The owner of Premier Inn yesterday weighed into the backlash against Labour’s botched business rates reforms, warning they would hit jobs and investment.

Whitbread said the policy would cost it £35million a year from 2027, as the Government comes under more pressure to reverse the steep rates increases that many businesses face.

The boss of toy retailer The Entertainer also delivered a stinging rebuke to Labour, saying it was ‘taking a knife’ to the High Street.

Another retailer, Shoe Zone, complained that it was being battered by ‘highly adverse government fiscal policies’.

The comments add to growing anger over business rates changes announced in the Budget that will result in many firms struggling to survive as their bills rise sharply.

And while a rescue package to help pubs looks set to be announced, others affected, from hotels and restaurants to retailers, are exasperated that they may not be included.
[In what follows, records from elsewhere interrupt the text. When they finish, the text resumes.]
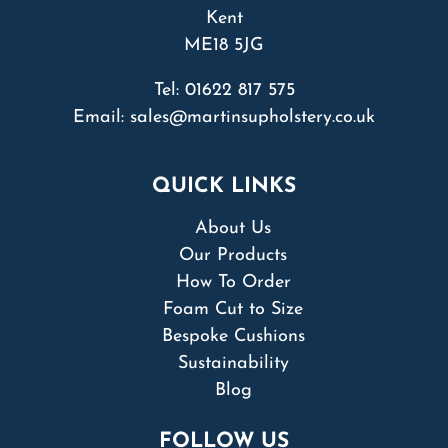
Kent
ME18 5JG
Tel:
01622 817 575
Email:
sales@martinsupholstery.co.uk
QUICK LINKS
About Us
Our Products
How To Order
Foam Cut to Size
Bespoke Cushions
Sustainability
Blog
FOLLOW US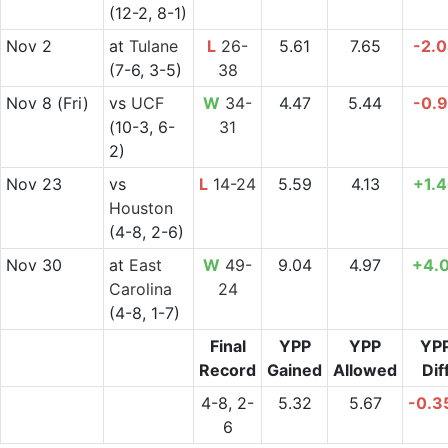
(12-2, 8-1)
Nov 2
at
Tulane
L
26-
5.61
7.65
-2.
(7-6, 3-5)
38
Nov 8
(Fri)
vs
UCF
W
34-
4.47
5.44
-0.
(10-3, 6-
31
2)
Nov 23
vs
L
14-24
5.59
4.13
+1.
Houston
(4-8, 2-6)
Nov 30
at
East
W
49-
9.04
4.97
+4.
Carolina
24
(4-8, 1-7)
Final
YPP
YPP
YP
Record
Gained
Allowed
Dif
4-8, 2-
5.32
5.67
-0.3
6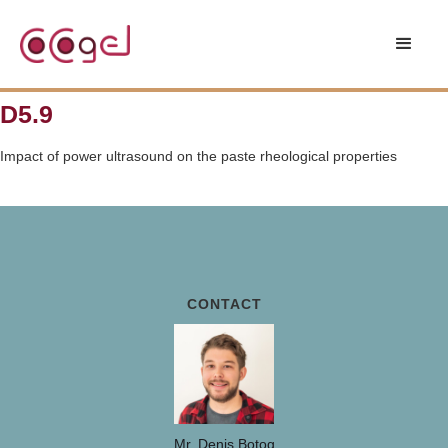
D5.9
Impact of power ultrasound on the paste rheological properties
CONTACT
Mr. Denis Botog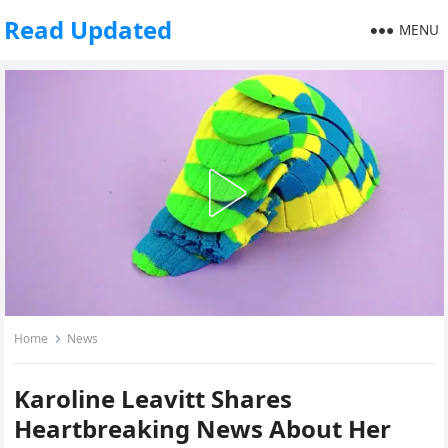
Read Updated
MENU
Home
News
Karoline Leavitt Shares
Heartbreaking News About Her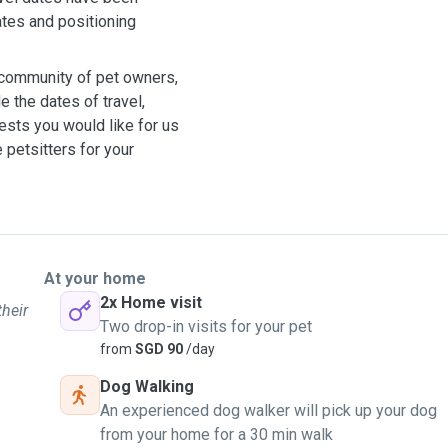
ates and positioning
r community of pet owners,
 the dates of travel,
ests you would like for us
le petsitters for your
At your home
2x Home visit
their
Two drop-in visits for your pet
from
SGD 90
/day
Dog Walking
An experienced dog walker will pick up your dog
from your home for a 30 min walk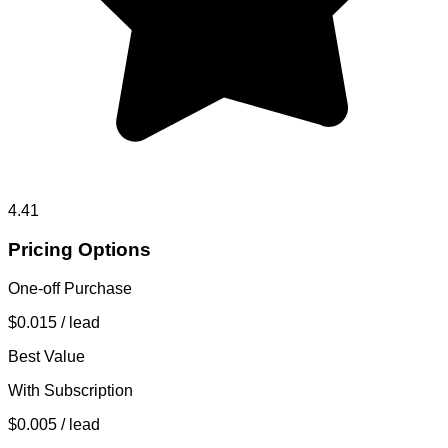
4.41
Pricing Options
One-off Purchase
$0.015
/ lead
Best Value
With Subscription
$0.005
/ lead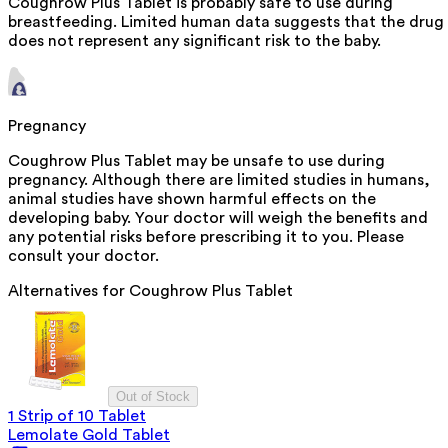
Coughrow Plus Tablet is probably safe to use during
breastfeeding. Limited human data suggests that the drug
does not represent any significant risk to the baby.
Pregnancy
Coughrow Plus Tablet may be unsafe to use during
pregnancy. Although there are limited studies in humans,
animal studies have shown harmful effects on the
developing baby. Your doctor will weigh the benefits and
any potential risks before prescribing it to you. Please
consult your doctor.
Alternatives for
Coughrow Plus Tablet
Out of Stock
1 Strip of 10 Tablet
Lemolate Gold Tablet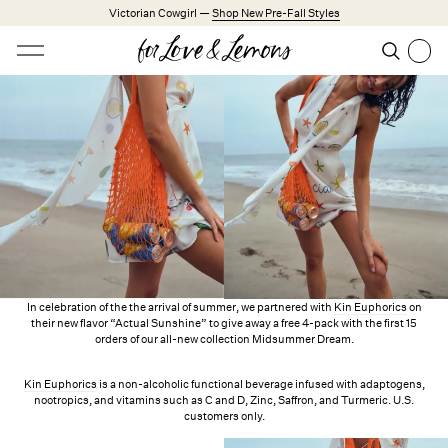
Skip to main content
Victorian Cowgirl —
Shop New Pre-Fall Styles
Open menu
Search
Search
Trending Styles
Little White Dresses
Made from Cotton
Babydoll Season
New Arrivals
Shop All
Dresses
In celebration of the the arrival of summer, we partnered with
Kin Euphorics
on
their new flavor “Actual Sunshine” to give away a free 4-pack with the first 15
orders of our all-new collection Midsummer Dream.
Lingerie
Weddings
Kin Euphorics
is a non-alcoholic functional beverage infused with adaptogens,
nootropics, and vitamins such as C and D, Zinc, Saffron, and Turmeric. U.S.
Explore FL&L
customers only.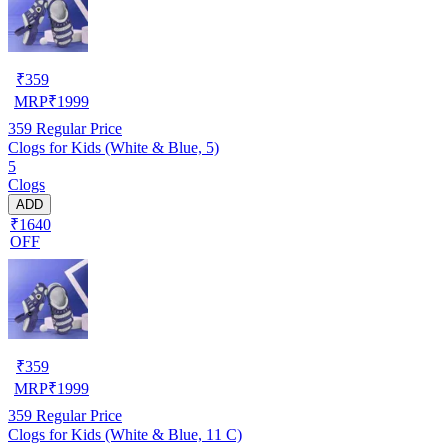
₹
359
MRP
₹
1999
359
Regular Price
Clogs for Kids (White & Blue, 5)
5
Clogs
ADD
₹1640
OFF
₹
359
MRP
₹
1999
359
Regular Price
Clogs for Kids (White & Blue, 11 C)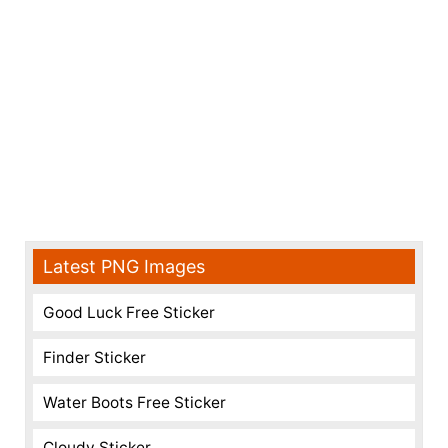
Latest PNG Images
Good Luck Free Sticker
Finder Sticker
Water Boots Free Sticker
Cloudy Sticker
It came as Labour’s crushing tax burden was blamed for business confidence collapsing to a three-year low, according to a survey from the Institute of Chartered Accountants in England and Wales.

Firms are warning that business rate hikes will have painful consequences.
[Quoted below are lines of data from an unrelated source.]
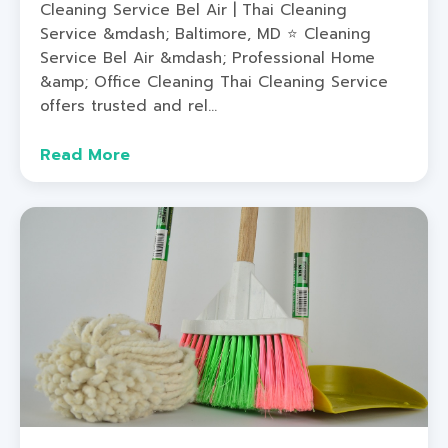
Cleaning Service Bel Air | Thai Cleaning
Service &mdash; Baltimore, MD ⭐ Cleaning
Service Bel Air &mdash; Professional Home
&amp; Office Cleaning Thai Cleaning Service
offers trusted and rel...
Read More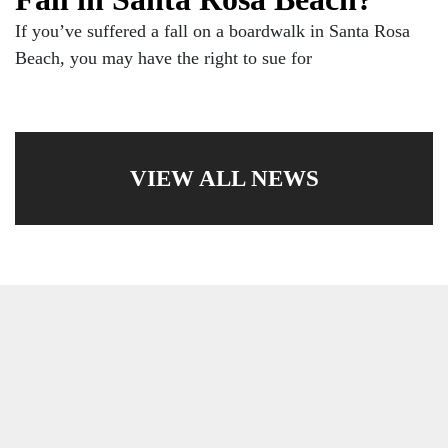
If you’ve suffered a fall on a boardwalk in Santa Rosa
Beach, you may have the right to sue for
VIEW ALL NEWS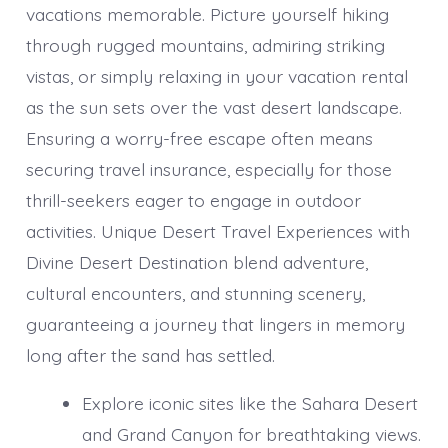
vacations memorable. Picture yourself hiking
through rugged mountains, admiring striking
vistas, or simply relaxing in your vacation rental
as the sun sets over the vast desert landscape.
Ensuring a worry-free escape often means
securing travel insurance, especially for those
thrill-seekers eager to engage in outdoor
activities. Unique Desert Travel Experiences with
Divine Desert Destination blend adventure,
cultural encounters, and stunning scenery,
guaranteeing a journey that lingers in memory
long after the sand has settled.
Explore iconic sites like the Sahara Desert
and Grand Canyon for breathtaking views.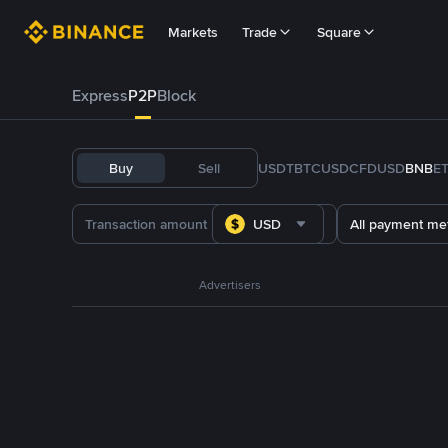
Markets
Trade
Square
Express
P2P
Block
Buy
Sell
USDT
BTC
USDC
FDUSD
BNB
E
USD
All payment me
Advertisers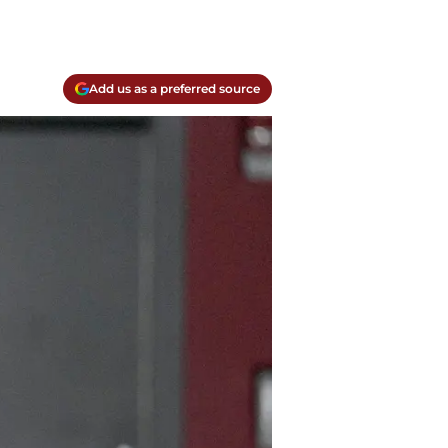
Add us as a preferred source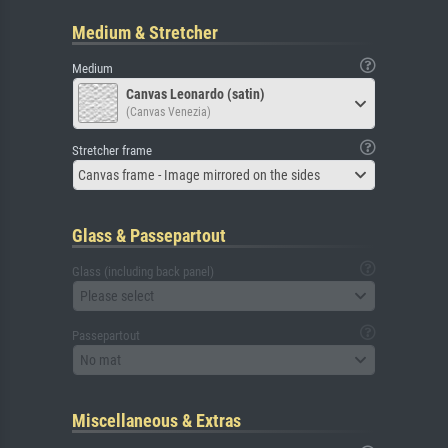
Medium & Stretcher
Medium
Canvas Leonardo (satin)
(Canvas Venezia)
Stretcher frame
Canvas frame - Image mirrored on the sides
Glass & Passepartout
Glass (including back panel)
Please select
Passepartout
No mat
Miscellaneous & Extras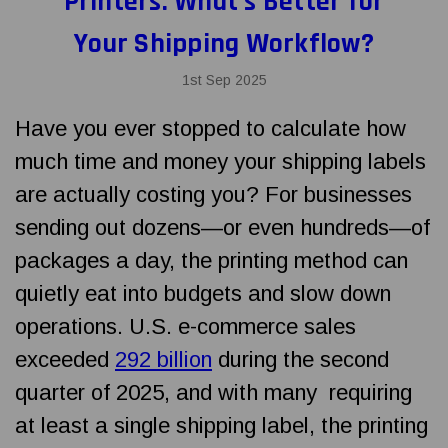
Printers: What’s Better for
Your Shipping Workflow?
1st Sep 2025
Have you ever stopped to calculate how
much time and money your shipping labels
are actually costing you? For businesses
sending out dozens—or even hundreds—of
packages a day, the printing method can
quietly eat into budgets and slow down
operations. U.S. e-commerce sales
exceeded
292 billion
during the second
quarter of 2025, and with many requiring
at least a single shipping label, the printing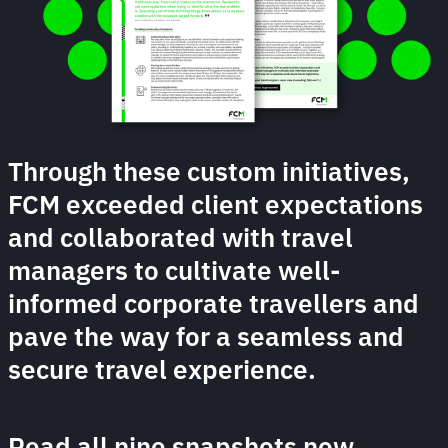
Through these custom initiatives,
FCM exceeded client expectations
and collaborated with travel
managers to cultivate well-
informed corporate travellers and
pave the way for a seamless and
secure travel experience.
Read all nine snapshots now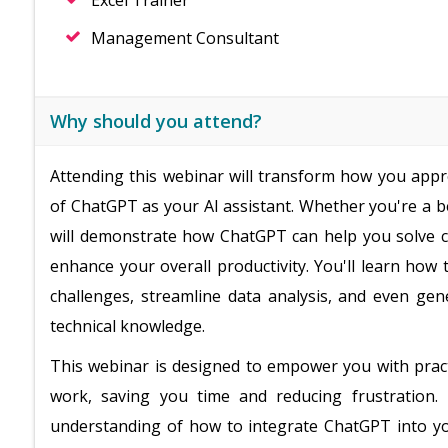
Excel Trainer
Management Consultant
Why should you attend?
Attending this webinar will transform how you appr
of ChatGPT as your AI assistant. Whether you're a b
will demonstrate how ChatGPT can help you solve c
enhance your overall productivity. You'll learn how 
challenges, streamline data analysis, and even ge
technical knowledge.
This webinar is designed to empower you with practi
work, saving you time and reducing frustration. 
understanding of how to integrate ChatGPT into yo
Whitbread boss Dominic Paul said: ‘We continue to believe the proposed changes to business rates are damaging for the overall sector and will impact future investment and job creation.’

However, the group received a boost after reporting higher sales, sending its shares up 7.1 per cent, or 183p, to 2767p.

Meanwhile, Andrew Murphy, chief executive of The Entertainer, told the BBC that the business rates burden ‘does nobody any good’ and was an ‘absolute travesty’ which weighed heavily on retailers and hospitality firms.

He added: ‘We all want thriving city and town centres; we want these parts of the economy to be growing because they add to our quality of life.

‘The current government approach is basically taking a knife through all of that, which means our town centres become more challenged and our people find it more difficult to find jobs that fit in with their lives.’

Shoe Zone chairman Charles Smith said it had suffered a ‘challenging year’ due to waning consumer confidence and Budget policies.

Shares tumbled by 18.5 per cent, or 12.5p, to 55p as it reported a 68 per cent fall in profits for the year to September 27 to £3.3million and warned of a further sharp decrease over the coming year.